South Korea is to offer tax breaks to encourage businesses to increase wages and dividends as South Korean President Park Geun-hye seeks to spur domestic demand to support the economy.
Companies increasing pay next year more than in previous years are to receive an income tax credit and the levy on dividends is to be reduced, the South Korean Ministry of Strategy and Finance said in a statement. If passed by the South Korean parliament, the new rules would be effective for earnings and dividends incurred for three years starting in January next year.
Wage growth is not keeping pace with corporate profits in South Korea, where household debt is rising while companies hoard cash. The government announced 11.7 trillion won (US$11.3 billion) in fiscal support last month as weak consumer spending drags on growth.
“It’s time for our tax codes to actively support our policies to revitalize domestic demand,” Vice Minister of Stragey and Finance Joo Hyung-hwan told reporters in Sejong before the release. “Incentivizing businesses to increase wages and dividend payouts aims to channel corporate income back to households and society.”
Wages have failed to keep up with earnings, with an index measuring household income growing by 193 percent between 2000 and 2012, compared to a 300 percent increase for company earnings, the ministry said in a separate statement.
Weak income growth has contributed to record household debt, as people borrow money for housing and living expenses. The debt-to-disposable income ratio was almost 164 percent in 2012, higher than that of the US and Canada and above the average 135 percent for members of the Organisation for Economic Co-operation and Development, according to the South Korean Financial Services Commission.
South Korea’s KOSPI benchmark stock index has an estimated dividend yield of 1.2 percent, the lowest among 46 emerging and developed markets. That is even as companies in the gauge had a record US$174 billion of cash at the end of March, according to data compiled by Bloomberg.
Samsung Electronics Co had cash and near-cash items worth about US$17 billion at the end of the first quarter and its dividend yield is 1.1 percent, while Hyundai Motor Co has a yield of 0.8 percent and about US$7.4 billion of cash equivalents, data compiled by Bloomberg show.
“It may do more harm than good as pressure to increase wages and dividends may push companies and large business plans away from Korea,” said Kwack Tae-won, a Seoul-based economics professor at Sogang University. “While these could provide a temporary boost to financial markets, its hard to see them boosting household income.”
The revisions, which the ministry said would raise at least 568 billion won between next year and 2019, are to be submitted to the South Korean National Assembly by Sept. 23.

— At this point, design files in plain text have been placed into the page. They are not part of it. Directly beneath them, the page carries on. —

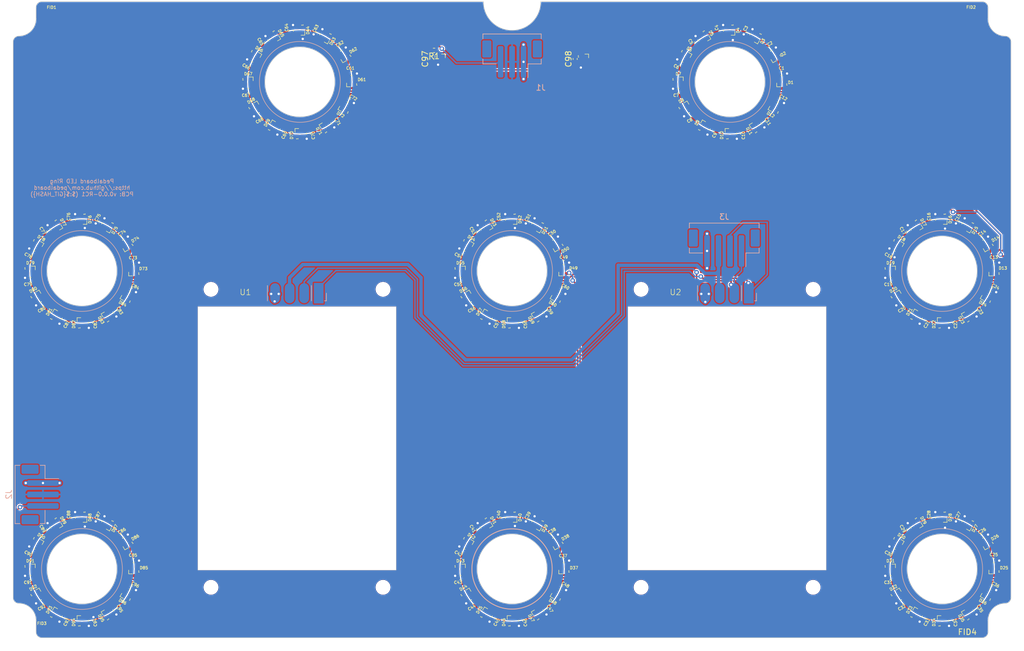
<source format=kicad_pcb>
(kicad_pcb
	(version 20240108)
	(generator "pcbnew")
	(generator_version "8.0")
	(general
		(thickness 1.6)
		(legacy_teardrops no)
	)
	(paper "A4")
	(title_block
		(title "Pedalboard LED Ring")
		(date "2024-10-04")
		(rev "0.0.0-RC1")
		(company "https://github.com/pedalboard")
		(comment 1 "Source Code: https://github.com/pedalboard/pedalboard-display")
		(comment 2 "License: CERN Open Hardware Licence Version 2 - Permissive")
		(comment 3 "Git commit: ${GIT_HASH}")
	)
	(layers
		(0 "F.Cu" signal)
		(31 "B.Cu" signal)
		(32 "B.Adhes" user "B.Adhesive")
		(33 "F.Adhes" user "F.Adhesive")
		(34 "B.Paste" user)
		(35 "F.Paste" user)
		(36 "B.SilkS" user "B.Silkscreen")
		(37 "F.SilkS" user "F.Silkscreen")
		(38 "B.Mask" user)
		(39 "F.Mask" user)
		(40 "Dwgs.User" user "User.Drawings")
		(41 "Cmts.User" user "User.Comments")
		(42 "Eco1.User" user "User.Eco1")
		(43 "Eco2.User" user "User.Eco2")
		(44 "Edge.Cuts" user)
		(45 "Margin" user)
		(46 "B.CrtYd" user "B.Courtyard")
		(47 "F.CrtYd" user "F.Courtyard")
		(48 "B.Fab" user)
		(49 "F.Fab" user)
		(50 "User.1" user)
		(51 "User.2" user)
		(52 "User.3" user)
		(53 "User.4" user)
		(54 "User.5" user)
		(55 "User.6" user)
		(56 "User.7" user)
		(57 "User.8" user)
		(58 "User.9" user)
	)
	(setup
		(stackup
			(layer "F.SilkS"
				(type "Top Silk Screen")
			)
			(layer "F.Paste"
				(type "Top Solder Paste")
			)
			(layer "F.Mask"
				(type "Top Solder Mask")
				(thickness 0.01)
			)
			(layer "F.Cu"
				(type "copper")
				(thickness 0.035)
			)
			(layer "dielectric 1"
				(type "core")
				(thickness 1.51)
				(material "FR4")
				(epsilon_r 4.5)
				(loss_tangent 0.02)
			)
			(layer "B.Cu"
				(type "copper")
				(thickness 0.035)
			)
			(layer "B.Mask"
				(type "Bottom Solder Mask")
				(thickness 0.01)
			)
			(layer "B.Paste"
				(type "Bottom Solder Paste")
			)
			(layer "B.SilkS"
				(type "Bottom Silk Screen")
			)
			(copper_finish "None")
			(dielectric_constraints no)
		)
		(pad_to_mask_clearance 0)
		(allow_soldermask_bridges_in_footprints no)
		(aux_axis_origin 20 136)
		(grid_origin 20 25)
		(pcbplotparams
			(layerselection 0x00010fc_ffffffff)
			(plot_on_all_layers_selection 0x0000000_00000000)
			(disableapertmacros no)
			(usegerberextensions no)
			(usegerberattributes yes)
			(usegerberadvancedattributes yes)
			(creategerberjobfile yes)
			(dashed_line_dash_ratio 12.000000)
			(dashed_line_gap_ratio 3.000000)
			(svgprecision 4)
			(plotframeref no)
			(viasonmask no)
			(mode 1)
			(useauxorigin no)
			(hpglpennumber 1)
			(hpglpenspeed 20)
			(hpglpendiameter 15.000000)
			(pdf_front_fp_property_popups yes)
			(pdf_back_fp_property_popups yes)
			(dxfpolygonmode yes)
			(dxfimperialunits yes)
			(dxfusepcbnewfont yes)
			(psnegative no)
			(psa4output no)
			(plotreference yes)
			(plotvalue yes)
			(plotfptext yes)
			(plotinvisibletext no)
			(sketchpadsonfab no)
			(subtractmaskfromsilk no)
			(outputformat 1)
			(mirror no)
			(drillshape 1)
			(scaleselection 1)
			(outputdirectory "")
		)
	)
	(net 0 "")
	(net 1 "Net-(D1-DOUT)")
	(net 2 "Net-(D2-DOUT)")
	(net 3 "Net-(D3-DOUT)")
	(net 4 "Net-(D4-DOUT)")
	(net 5 "Net-(D5-DOUT)")
	(net 6 "Net-(D6-DOUT)")
	(net 7 "VCC")
	(net 8 "GND")
	(net 9 "Net-(D7-DOUT)")
	(net 10 "Net-(D8-DOUT)")
	(net 11 "Net-(D10-DIN)")
	(net 12 "Net-(D11-DOUT)")
	(net 13 "Net-(D10-DOUT)")
	(net 14 "Net-(J1-Pin_3)")
	(net 15 "/Led Ring GAIN/D_IN")
	(net 16 "/Led Ring F/D_IN")
	(net 17 "Net-(D13-DOUT)")
	(net 18 "Net-(D14-DOUT)")
	(net 19 "Net-(D15-DOUT)")
	(net 20 "Net-(D16-DOUT)")
	(net 21 "Net-(D17-DOUT)")
	(net 22 "Net-(D18-DOUT)")
	(net 23 "Net-(D19-DOUT)")
	(net 24 "Net-(D20-DOUT)")
	(net 25 "Net-(D21-DOUT)")
	(net 26 "Net-(D22-DOUT)")
	(net 27 "Net-(D23-DOUT)")
	(net 28 "/Led Ring C/D_IN")
	(net 29 "Net-(D25-DOUT)")
	(net 30 "Net-(D26-DOUT)")
	(net 31 "Net-(D27-DOUT)")
	(net 32 "Net-(D28-DOUT)")
	(net 33 "Net-(D29-DOUT)")
	(net 34 "Net-(D30-DOUT)")
	(net 35 "Net-(D31-DOUT)")
	(net 36 "Net-(D32-DOUT)")
	(net 37 "Net-(D33-DOUT)")
	(net 38 "Net-(D34-DOUT)")
	(net 39 "Net-(D35-DOUT)")
	(net 40 "/Led Ring B/D_IN")
	(net 41 "Net-(D37-DOUT)")
	(net 42 "Net-(D38-DOUT)")
	(net 43 "Net-(D39-DOUT)")
	(net 44 "Net-(D40-DOUT)")
	(net 45 "Net-(D41-DOUT)")
	(net 46 "Net-(D42-DOUT)")
	(net 47 "Net-(D43-DOUT)")
	(net 48 "Net-(D44-DOUT)")
	(net 49 "Net-(D45-DOUT)")
	(net 50 "Net-(D46-DOUT)")
	(net 51 "Net-(D47-DOUT)")
	(net 52 "/Led Ring B/D_OUT")
	(net 53 "Net-(D49-DOUT)")
	(net 54 "Net-(D50-DOUT)")
	(net 55 "Net-(D51-DOUT)")
	(net 56 "Net-(D52-DOUT)")
	(net 57 "Net-(D53-DOUT)")
	(net 58 "Net-(D54-DOUT)")
	(net 59 "Net-(D55-DOUT)")
	(net 60 "Net-(D56-DOUT)")
	(net 61 "Net-(D57-DOUT)")
	(net 62 "Net-(D58-DOUT)")
	(net 63 "Net-(D59-DOUT)")
	(net 64 "/Led Ring E/D_OUT")
	(net 65 "Net-(D61-DOUT)")
	(net 66 "Net-(D62-DOUT)")
	(net 67 "Net-(D63-DOUT)")
	(net 68 "Net-(D64-DOUT)")
	(net 69 "Net-(D65-DOUT)")
	(net 70 "Net-(D66-DOUT)")
	(net 71 "Net-(D67-DOUT)")
	(net 72 "Net-(D68-DOUT)")
	(net 73 "Net-(D69-DOUT)")
	(net 74 "Net-(D70-DOUT)")
	(net 75 "Net-(D71-DOUT)")
	(net 76 "/Led Ring D/D_IN")
	(net 77 "Net-(D73-DOUT)")
	(net 78 "Net-(D74-DOUT)")
	(net 79 "Net-(D75-DOUT)")
	(net 80 "Net-(D76-DOUT)")
	(net 81 "Net-(D77-DOUT)")
	(net 82 "Net-(D78-DOUT)")
	(net 83 "Net-(D79-DOUT)")
	(net 84 "Net-(D80-DOUT)")
	(net 85 "Net-(D81-DOUT)")
	(net 86 "Net-(D82-DOUT)")
	(net 87 "Net-(D83-DOUT)")
	(net 88 "/Led Ring A/D_IN")
	(net 89 "Net-(D85-DOUT)")
	(net 90 "Net-(D86-DOUT)")
	(net 91 "Net-(D87-DOUT)")
	(net 92 "Net-(D88-DOUT)")
	(net 93 "Net-(D89-DOUT)")
	(net 94 "Net-(D90-DOUT)")
	(net 95 "Net-(D91-DOUT)")
	(net 96 "Net-(D92-DOUT)")
	(net 97 "Net-(D93-DOUT)")
	(net 98 "Net-(D94-DOUT)")
	(net 99 "Net-(D95-DOUT)")
	(net 100 "/Led Ring A/D_OUT")
	(net 101 "Net-(D97-DIN)")
	(net 102 "Net-(D97-DOUT)")
	(net 103 "+3.3V")
	(net 104 "/I2C_SDA")
	(net 105 "/I2C_SCL")
	(footprint "Fiducial:Fiducial_0.5mm_Mask1mm" (layer "F.Cu") (at 189 26))
	(footprint "Capacitor_SMD:C_0402_1005Metric" (layer "F.Cu") (at 64.19 31.932733 -60))
	(footprint "Capacitor_SMD:C_0402_1005Metric" (layer "F.Cu") (at 116 70.53 180))
	(footprint "Library:LED_SK6812_EC15_1.5x1.5mm" (layer "F.Cu") (at 186.5 131.794229 120))
	(footprint "Library:LED_SK6812_EC15_1.5x1.5mm" (layer "F.Cu") (at 36.5 79.794229 120))
	(footprint "Library:LED_SK6812_EC15_1.5x1.5mm" (layer "F.Cu") (at 182 133 90))
	(footprint "Library:LED_SK6812_EC15_1.5x1.5mm" (layer "F.Cu") (at 149.5 46.794229 120))
	(footprint "Library:LED_SK6812_EC15_1.5x1.5mm" (layer "F.Cu") (at 116 72 180))
	(footprint "Capacitor_SMD:C_0402_1005Metric" (layer "F.Cu") (at 143.5 30.06 -90))
	(footprint "Capacitor_SMD:C_0402_1005Metric" (layer "F.Cu") (at 25 77.75 30))
	(footprint "Library:LED_SK6812_EC15_1.5x1.5mm" (layer "F.Cu") (at 111.5 79.794229 120))
	(footprint "Capacitor_SMD:C_0402_1005Metric" (layer "F.Cu") (at 175 129.75 30))
	(footprint "Library:LED_SK6812_EC15_1.5x1.5mm" (layer "F.Cu") (at 41 72 180))
	(footprint "Capacitor_SMD:C_0402_1005Metric" (layer "F.Cu") (at 139.19 31.932733 -60))
	(footprint "Capacitor_SMD:C_0402_1005Metric" (layer "F.Cu") (at 191 70.53 180))
	(footprint "Library:LED_SK6812_EC15_1.5x1.5mm" (layer "F.Cu") (at 114.794229 128.5 150))
	(footprint "Library:LED_SK6812_EC15_1.5x1.5mm" (layer "F.Cu") (at 39.794229 119.5 -150))
	(footprint "Library:LED_SK6812_EC15_1.5x1.5mm" (layer "F.Cu") (at 70 30 -90))
	(footprint "Library:LED_SK6812_EC15_1.5x1.5mm" (layer "F.Cu") (at 99.205771 67.5 -30))
	(footprint "Library:LED_SK6812_EC15_1.5x1.5mm" (layer "F.Cu") (at 116 124 180))
	(footprint "Library:LED_SK6812_EC15_1.5x1.5mm" (layer "F.Cu") (at 154 39 180))
	(footprint "Library:LED_SK6812_EC15_1.5x1.5mm" (layer "F.Cu") (at 186.5 64.205771 -120))
	(footprint "Capacitor_SMD:C_0402_1005Metric" (layer "F.Cu") (at 173 125.5))
	(footprint "Library:LED_SK6812_EC15_1.5x1.5mm" (layer "F.Cu") (at 145 30 -90))
	(footprint "Capacitor_SMD:C_0402_1005Metric" (layer "F.Cu") (at 176.19 64.932733 -60))
	(footprint "Library:LED_SK6812_EC15_1.5x1.5mm" (layer "F.Cu") (at 32 81 90))
	(footprint "Capacitor_SMD:C_0402_1005Metric" (layer "F.Cu") (at 23.5 68.8 -30))
	(footprint "Library:LED_SK6812_EC15_1.5x1.5mm" (layer "F.Cu") (at 152.794229 43.5 150))
	(footprint "Library:LED_SK6812_EC15_1.5x1.5mm" (layer "F.Cu") (at 99.205771 119.5 -30))
	(footprint "Library:LED_SK6812_EC15_1.5x1.5mm" (layer "F.Cu") (at 137.205771 43.5 30))
	(footprint "Capacitor_SMD:C_0402_1005Metric" (layer "F.Cu") (at 114 118.25 -150))
	(footprint "Library:LED_SK6812_EC15_1.5x1.5mm" (layer "F.Cu") (at 145 48 90))
	(footprint "Library:LED_SK6812_EC15_1.5x1.5mm" (layer "F.Cu") (at 111.5 116.205771 -120))
	(footprint "Library:LED_SK6812_EC15_1.5x1.5mm" (layer "F.Cu") (at 136 39))
	(footprint "Capacitor_SMD:C_0402_1005Metric" (layer "F.Cu") (at 175 77.75 30))
	(footprint "Library:LED_SK6812_EC15_1.5x1.5mm" (layer "F.Cu") (at 137.205771 34.5 -30))
	(footprint "Library:LED_SK6812_EC15_1.5x1.5mm" (layer "F.Cu") (at 182 63 -90))
	(footprint "Library:LED_SK6812_EC15_1.5x1.5mm"
		(layer "F.Cu")
		(uuid "3219c157-8984-4cc1-890e-d19a9ae6c02b")
		(at 102.5 64.205771 -60)
		(descr "http://www.newstar-ledstrip.com/product/20181119172602110.pdf")
		(tags "LED RGB NeoPixel")
		(property "Reference" "D53"
			(at 0 -1.4 120)
			(layer "F.SilkS")
			(uuid "77c8bcac-bf3d-4e52-ab8b-ae18882416c9")
			(effects
				(font
					(size 0.5 0.5)
					(thickness 0.1)
					(bold yes)
				)
			)
		)
		(property "Value" "SK6812_EC15"
			(at 0 1.75 120)
			(layer "F.Fab")
			(uuid "45769490-367b-4ef6-be84-ca5555858605")
			(effects
				(font
					(size 1 1)
					(thickness 0.15)
				)
			)
		)
		(property "Footprint" "Library:LED_SK6812_EC15_1.5x1.5mm"
			(at 0 0 -60)
			(layer "F.Fab")
			(hide yes)
			(uuid "6580f74d-646b-486f-bdee-c99108f6a99e")
			(effects
				(font
					(size 1.27 1.27)
					(thickness 0.15)
				)
			)
		)
		(property "Datasheet" "https://mm.digikey.com/Volume0/opasdata/d220001/medias/docus/2384/CL05A105KP5NNN_Specsheet%20(1).pdf"
			(at 0 0 -60)
			(layer "F.Fab")
			(hide yes)
			(uuid "52373268-c1f0-4397-9db6-6afbe4ef20e8")
			(effects
				(font
					(size 1.27 1.27)
					(thickness 0.15)
				)
			)
		)
		(property "Description" ""
			(at 0 0 -60)
			(layer "F.Fab")
			(hide yes)
			(uuid "640b96e5-0385-46ae-9782-0d52b88ecbf8")
			(effects
				(font
					(size 1.27 1.27)
					(thickness 0.15)
				)
			)
		)
		(property "Supplier" "https://www.digikey.ch/en/products/detail/adafruit-industries-llc/4492/11569136"
			(at -4.353829 120.870489 0)
			(layer "F.Fab")
			(hide yes)
			(uuid "d4dd21f2-91c0-4112-b147-aa693edf0fc8")
			(effects
				(font
					(size 1 1)
					(thickness 0.15)
				)
			)
		)
		(property ki_fp_filters "LED*SK6812*PLCC*5.0x5.0mm*P3.2mm*")
		(path "/8686615e-b239-440c-93c8-70026f9bbbfb/2f4f2f46-b97c-4990-afef-b8df9dd4955f")
		(sheetname "Led Ring E")
		(sheetfile "led_ring.kicad_sch")
		(attr smd)
		(fp_line
			(start 0.85 -0.2)
			(end 0.850001 -0.85)
			(stroke
				(width 0.1)
				(type solid)
			)
			(layer "F.SilkS")
			(uuid "ec0f621e-abce-4abe-9390-d46e321501b5")
		)
		(fp_line
			(start 0.850001 -0.85)
			(end 0.2 -0.85)
			(stroke
				(width 0.1)
				(type solid)
			)
			(layer "F.SilkS")
			(uuid "f70431a8-2874-4581-997f-6555c78902e7")
		)
		(fp_line
			(start -0.999999 1)
			(end -1 -0.999999)
			(stroke
				(width 0.05)
				(type solid)
			)
			(layer "F.CrtYd")
			(uuid "14165dcd-77d2-4280-a706-1ce99a177988")
		)
		(fp_line
			(start 1 0.999999)
			(end -0.999999 1)
			(stroke
				(width 0.05)
				(type solid)
			)
			(layer "F.CrtYd")
			(uuid "3047e1f0-52de-4b4d-9c0f-aceb936d2a07")
		)
		(fp_line
			(start -1 -0.999999)
			(end 0.999999 -1)
			(stroke
				(width 0.05)
				(type solid)
			)
			(layer "F.CrtYd")
			(uuid "bccfba6c-00f6-45ab-a938-b6a832b3ce73")
		)
		(fp_line
			(start 0.999999 -1)
			(end 1 0.999999)
			(stroke
				(width 0.05)
				(type solid)
			)
			(layer "F.CrtYd")
			(uuid "76e9fd6f-6f99-425c-94d6-2ba1216f1aa3")
		)
		(fp_line
			(start -0.75 0.75)
			(end -0.75 -0.75)
			(stroke
				(width 0.1)
				(type solid)
			)
			(layer "F.Fab")
			(uuid "c27aec0a-6cd5-40f2-ab71-db3ec789498a")
		)
		(fp_line
			(start 0.75 0.75)
			(end -0.75 0.75)
			(stroke
				(width 0.1)
				(type solid)
			)
			(layer "F.Fab")
			(uuid "e859b444-4e2f-4a82-aa63-f0527b58872e")
		)
		(fp_line
			(start -0.75 -0.75)
			(end 0.375 -0.75)
			(stroke
				(width 0.1)
				(type solid)
			)
			(layer "F.Fab")
			(uuid "70c2eb0a-7f78-498e-9835-9b5b179ee235")
		)
		(fp_line
			(start 0.75 -0.375)
			(end 0.75 0.75)
			(stroke
				(width 0.1)
				(type solid)
			)
			(layer "F.Fab")
			(uuid "ce3fe781-1409-4d4a-9453-9e49b5291840")
		)
		(fp_line
			(start 0.375 -0.75)
			(end 0.75 -0.375)
			(stroke
				(width 0.1)
				(type solid)
			)
			(layer "F.Fab")
			(uuid "74bba16f-405a-467b-a3d1-7b000c0a1c6e")
		)
		(fp_poly
			(pts
				(xy 0.15 0.25) (xy -0.15 0.45) (xy 0.15 0.650001)
			)
			(stroke
				(width 0.1)
				(type solid)
			)
			(fill solid)
			(layer "F.Fab")
			(uuid "04baa788-c405-435d-a348-c99c2eb5ddb8")
		)
		(fp_text user "1"
			(at -0.925 -0.449999 120)
			(layer "F.SilkS")
			(uuid "406870b0-f849-44fd-b46b-c60f13d04271")
			(effects
				(font
					(size 0.3 0.3)
					(thickness 0.075)
				)
			)
		)
		(fp_text user "${REFERENCE}"
			(at 0.025 0 120)
			(layer "F.Fab")
			(uuid "dc4bba10-f057-4c08-8812-b8336c2a97cd")
			(effects
				(font
					(size 0.3 0.3)
					(thickness 0.05)
				)
			)
		)
		(pad "1" smd rect
			(at -0.45 -0.449999 300)
			(size 0.5 0.5)
			(layers "F.Cu" "F.Paste" "F.Mask")
			(net 56 "Net-(D52-DOUT)")
			(pinfunction "DIN")
			(pintype "input")
			(uuid "c18dc40c-e3ad-40f7-8394-e321800fa8bd")
		)
		(pad "2" smd rect
			(at -0.449999 0.45 300)
			(size 0.5 0.5)
			(layers "F.Cu" "F.Paste" "F.Mask")
			(net 7 "VCC")
			(pinfunction "VDD")
			(pintype "power_in")
			(uuid "d8b1901c-7824-4023-aad0-1b71f83fba7c")
		)
		(pad "3" smd rect
			(at 0.45 0.449999 3
... [1973080 chars truncated]
</source>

Companies restricted from mutual investment due to their cross-shareholding structures will face a 10 percent tax penalty on part of their income until 2017 unless their spending on wages, investment and dividends meets a level set by the government. Details of this are to be announced after parliamentary approval, the ministry said.
The measure is aimed at pushing the family-controlled multinationals known as chaebol to increase salaries and boost investment. The founding families of Samsung and Hyundai control their group companies through cross shareholdings.
South Korea’s economy grew 3 percent last year and the government last month lowered projected growth for this year to 3.7 percent, as domestic demand shrank after the Sewol ferry accident. Private consumption fell 0.3 percent in the second quarter, the biggest fall since the third quarter of 2011.